“If you saw Atlas, the giant who holds the world on his shoulders, if you saw that he stood, blood running down his chest, his knees buckling, his arms trembling but still trying to hold the world aloft with the last of his strength, and the greater his effort the heavier the world bore down upon his shoulders – What would you tell him?”
I…don’t know. What…could he do? What would you tell him?”
To shrug.”
Ayn Rands bleak dystopian novel Atlas Shrugged has been a favourite of libertarians, neo-conservatives and right-wing politicians for over half a century.

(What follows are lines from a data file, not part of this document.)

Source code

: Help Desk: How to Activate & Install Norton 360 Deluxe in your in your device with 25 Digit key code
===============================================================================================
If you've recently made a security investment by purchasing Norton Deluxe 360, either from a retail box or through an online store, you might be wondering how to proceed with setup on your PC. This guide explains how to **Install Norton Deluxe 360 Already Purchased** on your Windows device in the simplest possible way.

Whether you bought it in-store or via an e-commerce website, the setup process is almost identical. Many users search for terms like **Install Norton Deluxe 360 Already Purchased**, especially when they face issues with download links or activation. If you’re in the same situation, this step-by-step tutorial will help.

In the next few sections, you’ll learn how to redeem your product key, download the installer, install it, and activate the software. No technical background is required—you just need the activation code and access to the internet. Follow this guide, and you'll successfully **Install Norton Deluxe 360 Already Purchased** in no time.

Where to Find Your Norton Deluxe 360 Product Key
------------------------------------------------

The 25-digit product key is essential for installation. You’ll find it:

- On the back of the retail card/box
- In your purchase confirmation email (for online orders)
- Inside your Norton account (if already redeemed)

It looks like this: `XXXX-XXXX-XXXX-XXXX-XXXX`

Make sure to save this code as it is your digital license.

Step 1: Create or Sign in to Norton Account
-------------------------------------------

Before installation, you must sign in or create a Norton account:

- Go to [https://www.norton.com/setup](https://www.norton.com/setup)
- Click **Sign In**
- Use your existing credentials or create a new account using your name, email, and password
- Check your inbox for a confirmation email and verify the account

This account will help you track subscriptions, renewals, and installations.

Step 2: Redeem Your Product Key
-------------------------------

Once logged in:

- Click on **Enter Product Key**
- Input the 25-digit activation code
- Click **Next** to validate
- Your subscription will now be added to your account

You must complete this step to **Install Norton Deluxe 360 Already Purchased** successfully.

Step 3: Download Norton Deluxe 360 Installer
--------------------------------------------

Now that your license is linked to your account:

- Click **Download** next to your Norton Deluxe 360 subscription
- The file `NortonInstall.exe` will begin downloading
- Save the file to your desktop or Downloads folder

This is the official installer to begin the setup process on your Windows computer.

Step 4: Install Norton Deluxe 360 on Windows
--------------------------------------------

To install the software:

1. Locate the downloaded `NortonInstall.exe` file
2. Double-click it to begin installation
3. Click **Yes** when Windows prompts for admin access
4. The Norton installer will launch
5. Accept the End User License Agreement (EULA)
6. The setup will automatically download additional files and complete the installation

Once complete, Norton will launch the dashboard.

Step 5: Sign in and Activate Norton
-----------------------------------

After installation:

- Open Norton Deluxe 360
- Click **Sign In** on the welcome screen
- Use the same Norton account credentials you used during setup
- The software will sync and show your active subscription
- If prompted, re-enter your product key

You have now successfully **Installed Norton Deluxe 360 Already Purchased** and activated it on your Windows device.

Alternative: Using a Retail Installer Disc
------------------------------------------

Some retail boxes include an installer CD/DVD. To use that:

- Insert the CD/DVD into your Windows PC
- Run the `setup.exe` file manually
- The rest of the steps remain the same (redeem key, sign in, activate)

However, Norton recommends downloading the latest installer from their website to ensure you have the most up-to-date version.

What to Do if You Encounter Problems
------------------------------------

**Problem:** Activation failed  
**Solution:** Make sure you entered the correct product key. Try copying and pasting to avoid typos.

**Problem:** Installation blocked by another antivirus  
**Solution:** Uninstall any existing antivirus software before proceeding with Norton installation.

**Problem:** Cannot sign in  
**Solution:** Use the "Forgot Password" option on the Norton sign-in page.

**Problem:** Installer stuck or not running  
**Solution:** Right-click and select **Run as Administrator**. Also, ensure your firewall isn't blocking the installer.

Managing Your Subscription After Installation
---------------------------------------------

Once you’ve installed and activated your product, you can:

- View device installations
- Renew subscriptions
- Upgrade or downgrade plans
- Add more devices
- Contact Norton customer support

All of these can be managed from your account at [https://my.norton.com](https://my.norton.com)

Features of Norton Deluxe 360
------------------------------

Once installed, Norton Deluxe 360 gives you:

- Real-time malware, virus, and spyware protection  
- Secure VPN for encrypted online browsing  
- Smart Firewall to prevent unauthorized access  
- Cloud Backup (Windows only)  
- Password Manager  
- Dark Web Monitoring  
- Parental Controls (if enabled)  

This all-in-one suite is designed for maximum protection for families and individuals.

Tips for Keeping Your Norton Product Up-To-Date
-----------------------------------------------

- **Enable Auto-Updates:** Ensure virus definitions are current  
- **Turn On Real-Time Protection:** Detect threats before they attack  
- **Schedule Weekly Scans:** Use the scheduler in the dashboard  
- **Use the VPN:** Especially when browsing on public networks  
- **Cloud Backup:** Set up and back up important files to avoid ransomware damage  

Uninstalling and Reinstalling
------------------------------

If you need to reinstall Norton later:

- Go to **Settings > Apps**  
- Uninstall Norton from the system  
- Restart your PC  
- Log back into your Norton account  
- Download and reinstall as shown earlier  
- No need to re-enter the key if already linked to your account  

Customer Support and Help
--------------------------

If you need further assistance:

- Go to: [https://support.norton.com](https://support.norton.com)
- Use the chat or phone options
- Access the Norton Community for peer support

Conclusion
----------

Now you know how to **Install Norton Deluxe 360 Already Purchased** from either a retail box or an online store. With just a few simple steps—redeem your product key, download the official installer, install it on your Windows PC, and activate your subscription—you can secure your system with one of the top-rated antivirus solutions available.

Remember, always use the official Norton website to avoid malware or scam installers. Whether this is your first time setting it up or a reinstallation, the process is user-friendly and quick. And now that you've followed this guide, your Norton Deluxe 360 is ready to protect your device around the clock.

Rand presents a heroic story of industrialists who, sick of being pushed around by a pesky know-nothing government, decide to “stop the motor of the world” by withdrawing their labour, skills and capital and leaving the rest of us to fend for ourselves with nothing but a dull and corrupt government to look after us.
It’s easy to understand the appeal. Anyone who has ever run a business can identify with the frustration caused by the government and its inefficiencies. It is also a salutary reminder to anyone who dreams of a utopian future than often progress is reliant on risk-takers, visionaries and those who are willing to put in extraordinary effort with the expectation of extraordinary reward.
There is also the individualist message in the central metaphor of Atlas. No one is truly responsible for anyone else, and if we all just set about looking after number one efficiently we would have a much happier world. This message has been taken to heart by the entire financial sector and is at the heart of the austerity politics currently defining western democracies.
However, the option to just shrug isn’t always available. Some people have jobs whose very nature means they are responsible for the lives of other people.
A Doctor cannot just walk away from a patient having a cardiac arrest because her pay-cheque was running late
A Firefighter will not put down his hose in the middle of bushfire season because the government failed to provide him with breathing apparatus
A psychologist will not fail to make a phone call to admit an acutely suicidal teen because their shift is over.
It is here that our policy-makers enter key decision making moments with a cognitive bias that leads to poor outcomes for the helping professions.
In 2008, with the banking sector on the brink of collapse, I don’t recall any serious policy discussion saying “we don’t owe them anything, they chose to take the risk, they chose not to accurately quantify that risk, and bankruptcy is the result of those choices”. Instead, we simply asked how big a cheque we needed to write for them.
In our 2019/2020 bushfire season, there were firefighters who worked for months on end saving homes and lives. They were volunteers, and none of them earned a cent from their day jobs during this entire period. When asked about it, our Prime Minister said: “they want to be there”.
In other words, those brave men and women were displaying what no economist can quantify, community spirit. According to Ayn Rand, and all economic logic, they should have put their hoses, let the country burn and gone back to work. However, those people understood what the economists dont, we are all in this together. It is in everyone best interest to work together as a community, rather than all look after ourselves
Of course, we are all happy to accept that generosity. However, the true measure of our hypocrisy is how willing we are to turn on those who have done the right thing.
I cannot imagine how it feels to be an ABC journalist (Australia’s national broadcaster), having spent all of summer doing unpaid overtime making sure that bushfire information reached isolated communities huddled in church halls around AM radios, to come to work in February and read about the latest budget cuts for the broadcaster.
I cannot imagine how it feels to be a GP who has just endured 5 years of Medicare rebate freezes, to be one again told you are the front line of a health crisis, most of your work will go unpaid, and the reward of which will probably be you catching the disease yourself and ending up unpaid for several weeks while you self-isolate.
People who have essential jobs take them seriously and when a crisis comes don’t shrug, they step up and put their shoulder to the wheel. They don’t do these jobs because they expect thanks or massive paycheques, but they are getting sick of being hamstrung while they try.
Our global policymakers continue to follow neo-liberal economic policies when it comes to cutting services in health, education, social services, mental health, whilst showering government welfare on industry.
This has eroded the social contract. The willingness of good people to buckle down and once again fix problems crisis has worn thin. What will happen when we hit the next crisis, and good people simply shrug?